A square root has only positive values, otherwise it wouldn't be a function. For those asking for x^2 = 4, the reason why that equation has 2 roots is because you don't use sqrt to solve, you have to do it like this:

x^2 = 4

x^2 - 4 =0

(x - 2)(x + 2) = 0

Hence the 2 solutions.

Good question! I made this mistake on a math test once and never made it again! :D I thought that since a root of a square had two solutions this did too, but obviously not. The only thing you need to know is that the root has only one soltion, so you cannot have a real solution of one.

SQUARE ROOT OF A NUMBER IS NEVER NEGATIVE

The simplest explanation: No real square root can be negative, so this equation should have no solution.

Root-over something is either 0 or positive number. So 'NO SOLUTION EXISTS' is the correct answer.

Square root of any number can't be negative except complex number.

In order for the root to be real, 2x > 1. Or x > 1/2. This means -x must be negative which contradicts the principle square root (which must be positive) on the left side of the equation.

as root never gives a negative number so the x must be -ve (result of root +ve) and after solving we get +ve x which contradict the domain of x so there is no solution for this equation.

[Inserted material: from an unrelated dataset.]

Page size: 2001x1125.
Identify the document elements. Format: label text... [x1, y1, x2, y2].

Positive Square root of any real number cannot be negative...

If we square both sides of the equation, we get:

2x -1 = (x^2)

(x^2) - 2x + 1 = 0

the LHS can be re-written as:

((x - 1)^2) = 0

Which gives x=1

This implies that:

Square root of 1 is equal to negative 1

but we know that sqrt(1) is also equal to 1

so, sqrt(1) = -1

sqrt(1) =1

this means 1 = -1

Clearly that is impossible.

So, we can conclude that there is no solution

To find real solution for x:

1. Quantity inside square root should always be positive. Which means, 2x-1 >= 0 or x >= 1/2

Analyze quantity on RHS of given equation: If x>1/2, then quantity on right hand side of the given equation is always positive.

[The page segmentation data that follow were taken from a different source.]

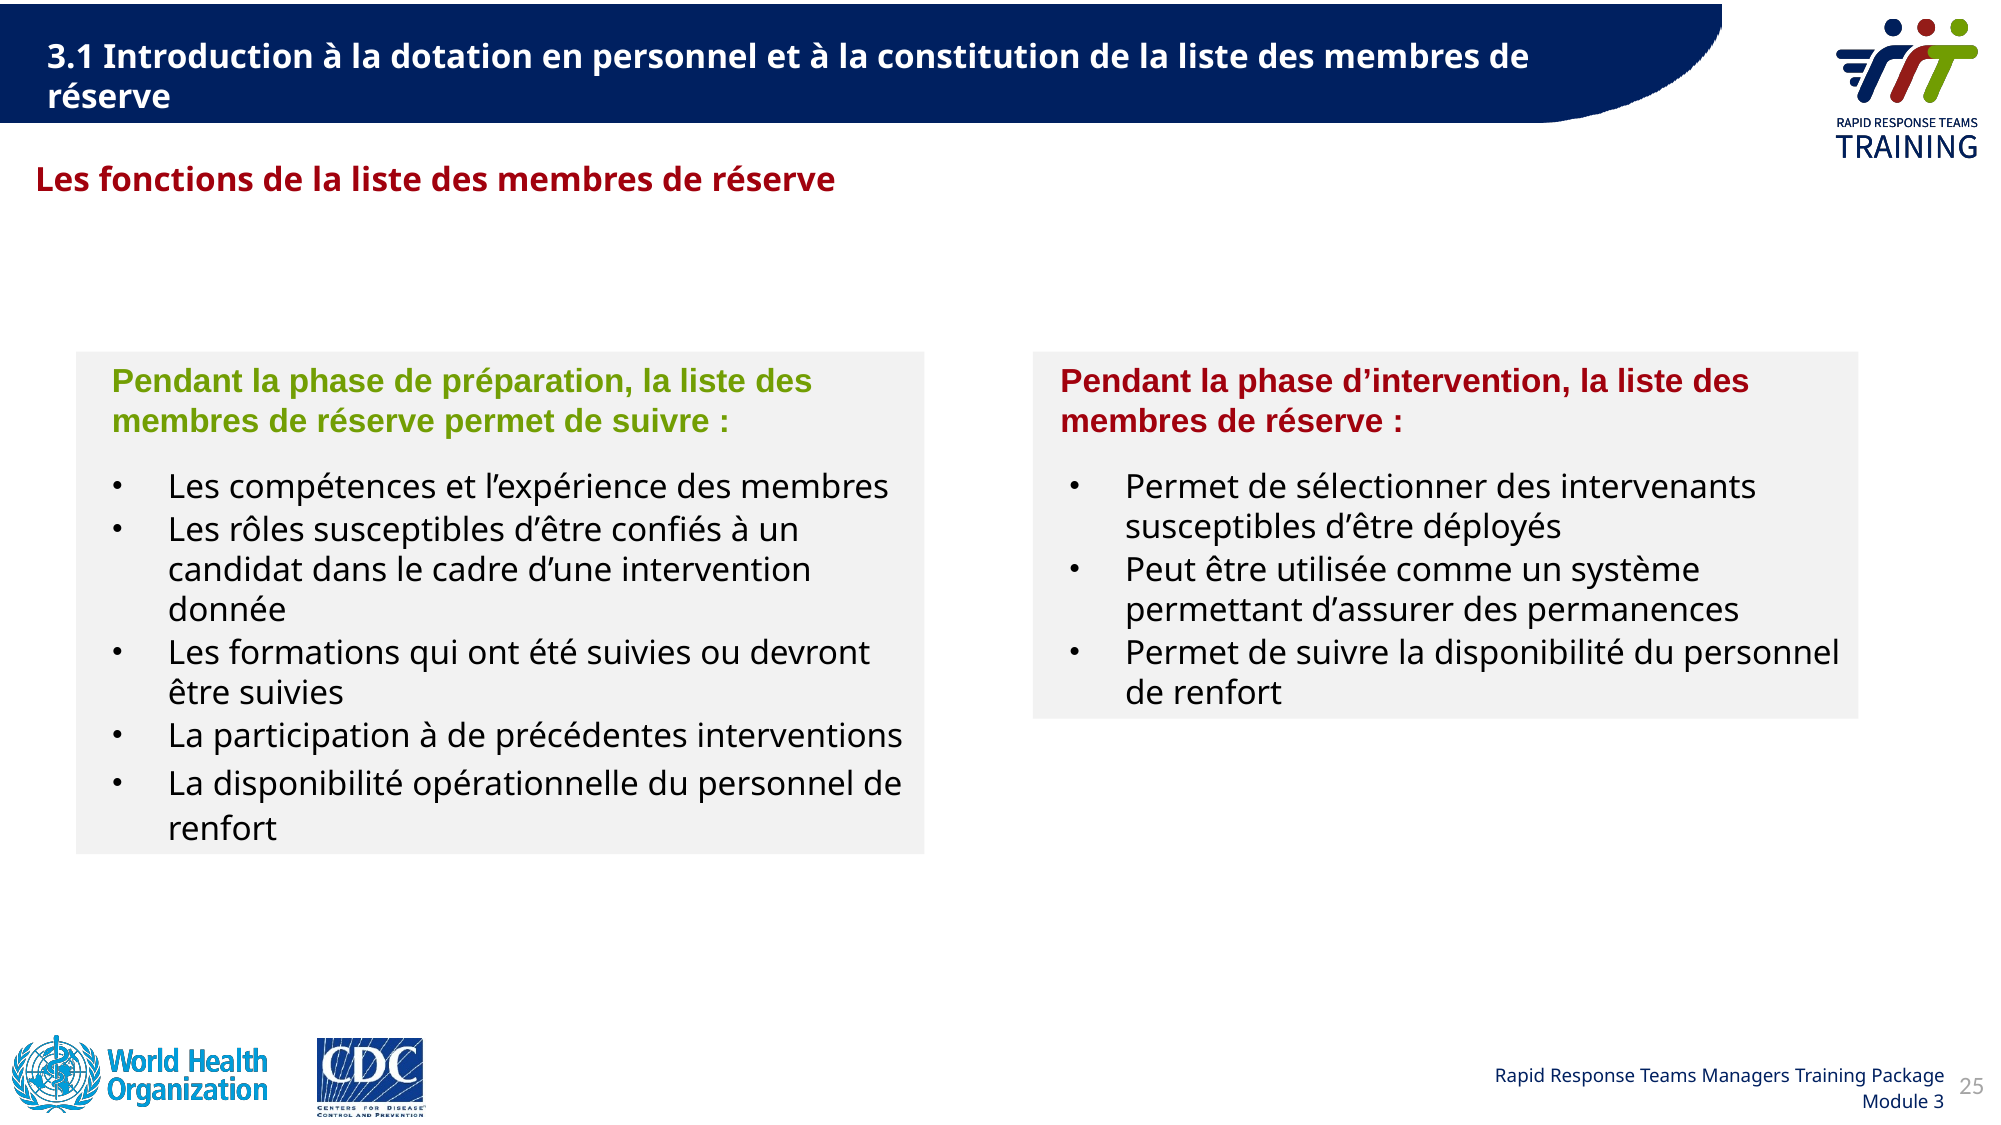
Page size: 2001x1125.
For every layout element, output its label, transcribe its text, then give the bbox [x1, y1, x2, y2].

picture [0, 4, 1722, 123]
picture [22, 1062, 26, 1077]
picture [40, 1062, 47, 1070]
picture [12, 1083, 48, 1113]
picture [1835, 19, 1978, 167]
title Les fonctions de la liste des membres de réserve [31, 83, 1411, 276]
picture [71, 1053, 90, 1091]
text_box Pendant la phase dʼintervention, la liste des membres de réserve : Permet de sélectionner des intervenants susceptibles dʼêtre déployés Peut être utilisée comme un système permettant dʼassurer des permanences Permet de suivre la disponibilité du personnel de renfort [1032, 351, 1859, 719]
picture [34, 1054, 43, 1078]
picture [12, 1035, 54, 1068]
text_box Pendant la phase de préparation, la liste des membres de réserve permet de suivre : Les compétences et l’expérience des membres Les rôles susceptibles dʼêtre confiés à un candidat dans le cadre d’une intervention donnée Les formations qui ont été suivies ou devront être suivies La participation à de précédentes interventions La disponibilité opérationnelle du personnel de renfort [76, 351, 925, 855]
text_box 3.1 Introduction à la dotation en personnel et à la constitution de la liste des membres de réserve [32, 27, 1604, 123]
picture [59, 1035, 267, 1113]
picture [30, 1083, 37, 1091]
picture [24, 1054, 36, 1087]
picture [46, 1056, 54, 1062]
picture [50, 1108, 62, 1113]
slide_number 25 [1936, 1061, 2000, 1109]
picture [317, 1038, 426, 1117]
picture [36, 1088, 78, 1105]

Analyze quantity on LHS of given equation: if x>=1/2, the quantity on LHS will become negative.

Positive quantity can never be equal to a negative quantity, so no real solution exists.

If you square both sides to solve for x, you should remember the fact that [sqrt(x)]^2= |x| , not just x.

Although, for this problem, you know the domain of reals is restricted to (.5,inf).

When you solve for |2x-1|, you solve for 2x-1=x^2 (x-1)(x-1) = 0 | x=1, but clearly it isn't a valid solution because sqrt(1) =/= -1 . If sqrt(1) did in fact equal -1, then that would mean that 1^(1/2) could be a negative value.

It is true that for any positive integers a,b: a^b cannot be negative.

Solving 1-2x = x^2 leaves you with x= -1+sqrt(2) and -1-sqrt(2) (two extraneous solutions).

Neither of these values are larger than 1/2, therefore, there are 0 real solutions to the problem.

from left side 2x-1 ≥0 so x ≥1/2 1st condition from right side -x ≥0 so x ≤ 0 2nd condition from both these condition we can conclude there is no real solution.

Square root only gives positive value, 'x' must be negative. Cross check the only two negative options, i.e. -2 and -1 in L.H.S. of equation. You ll get a complex number. Hence, no solution.

Square root of any number, can't be negative.. So it has no solution..As simple as that. :)

I think that this is already obvious that root square won't be ngeative right? In exception of imaginer number which is rootsquare of -1 haha

simple.....for y to be real.... y^1/2 cannot b negative and here we cannot put any negative value of x since sq. root of negative is unreal

the square root of any number has to be positive so -x doesn't work.

Simply enough, no real value can give a negative output, and by using the condition for a real number, 2x-1>0 or 0 If x = 1/2 , the bare minimum for the equality to hold, then the equation does not hold. However, for any values larger than 1/2, the square root of 2x-1 is ALWAYS positive. As any value larger than 1/2 is positive, it is safe to simply say that no real solution exists.

simply see that LHS is defined for x>=1/2 and RHS being output of square root(eventh root) must be non-negative=> -x>=0=>x<=0 .Upon intersection no common 'x' is possible.